Hoffman Pays the Price at Marina


The first thing you notice about the Marina High boys' basketball team is the shaved heads. Those beach kids look as if they've been through boot camp.

In a way, they have.

Greg Hoffman arrived at Marina last June, replacing Steve Popovich. The expectations remained the same, the styles were just on opposite poles. It was like going from tranquilizers to shock therapy.

"It takes a high level of commitment to play for me," Hoffman said.

But now it's Hoffman who has to reach for that plateau. His commitment is being tested.

Going south, from Western to Marina, seemed ideal at the time. Hoffman was ready for the challenge of facing quality teams night in and night out.

The Sunset League was just such a place. Almost every night there would be a test, a chance for Hoffman to prove his own abilities. He loved the idea.

But for every take, there is a give.

Hoffman, 37, strains with being a walk-on coach, cut off from the personal contact he enjoys. While his players are in class, he is teaching at a junior high school in Anaheim.

"Not being there during the day has been the hardest part," Hoffman said. "To me, being on campus is very important to me. Now I teach five classes, then drive like a bat out of hell to get there. I feel worn out at the end of the day. What's worse is I really don't get to know anyone there but the players."

It's the price he paid for wanting to step up.

No one ever had more success at Western than Hoffman. In 10 seasons he had a record of 130-78, won three Orange League titles and finished second three times.

He wrung potential from his players the way one squeezes water from a dish towel. It wasn't a soft-sell approach. No one with thin skin or a thick head should apply. But, it was effective.

Something, though, was missing.

"I basically wanted to coach in a bigger atmosphere, where coaches were prepared every night," Hoffman said. "At Western, there were teams we played that were put together because some science teacher didn't have anything to do in the winter. A lot of those programs were run by people who were not professional coaches, guys who were in it for a lifetime."
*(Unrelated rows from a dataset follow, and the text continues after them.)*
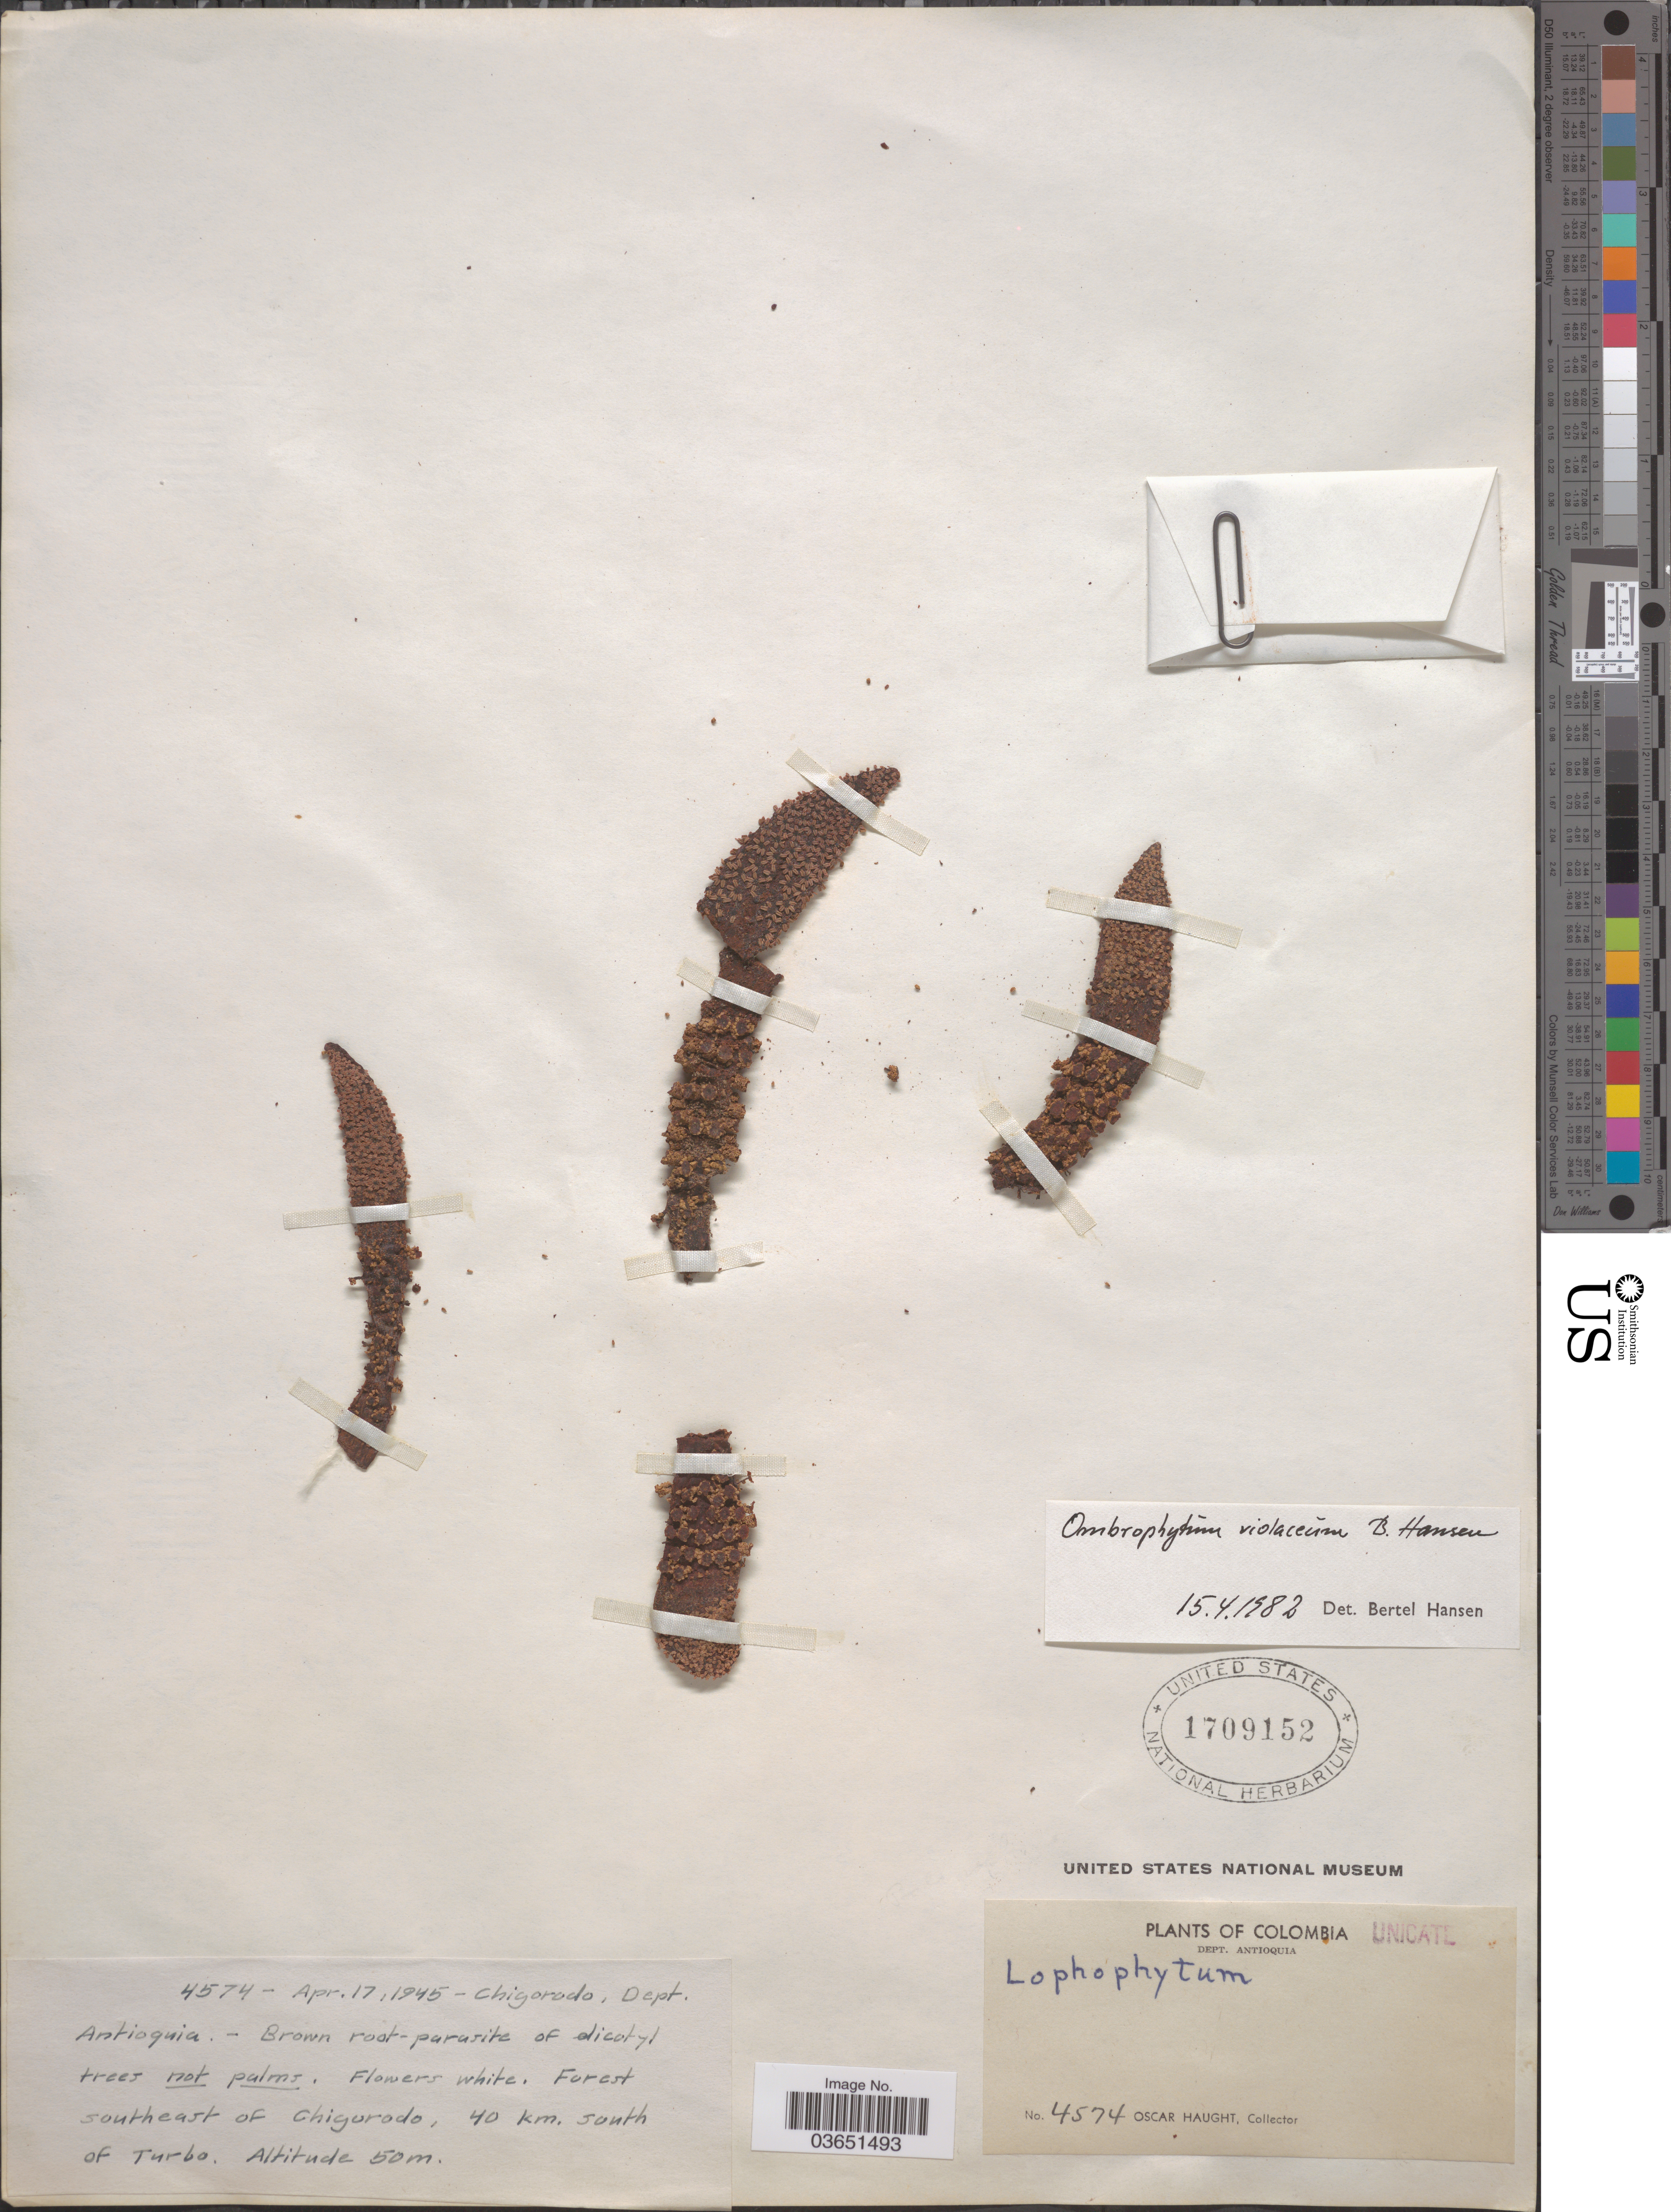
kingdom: Plantae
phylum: Tracheophyta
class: Magnoliopsida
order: Santalales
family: Balanophoraceae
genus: Ombrophytum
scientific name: Ombrophytum violaceum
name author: B.F. Hansen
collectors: O. Haught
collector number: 4574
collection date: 1945-04-17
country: Colombia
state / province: Antioquia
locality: Chigorodo, Dept. Antioquia. Forest southeast of Chigorodo, 40 km. south of Turbo.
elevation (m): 50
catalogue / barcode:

When a spot in the Sunset League opened up, Hoffman jumped at the chance.

He was also attracted by the lure of working with kids in a better situation. At Marina, there would be fewer problems.

There wouldn't be the need to constantly raise money. There would be no drain on coaching time from outside problems. There would be people who cared about the program.

Or so he thought.

"The same things that made me happy at Western, make me happy here," Hoffman said. "But the same things that bugged me at Western, bug me here. I have tremendous support from the administration. They are really great people. Coaches are still being asked to do too much."

Fund raising is still a chore. There are still problems to deal with outside the basketball arena. And, sometimes, people care too much.

"We ask parents to raise all this money for the program, then we expect them to keep their mouths shut and stay out of it," Hoffman said. "That's asking too much of a person who just wants to see their son succeed. Coaches feel overworked and underappreciated.

"You're the coach, father confessor, counselor, psychologist and fund raiser. Sometimes you feel like Don Quixote, flailing at wind mills."

And the up side?

Well, the Vikings are 4-4, but the quality of the competition has been exactly what Hoffman had hoped for.

"In eight games, the team we played has always been prepared," Hoffman said. "The guy I'm facing on the other bench has spent as much time in practice and the film room as I have. We've already played at Christ College Irvine, and we're going to play at Chapman. At Western, we never played outside anything but a dingy gym."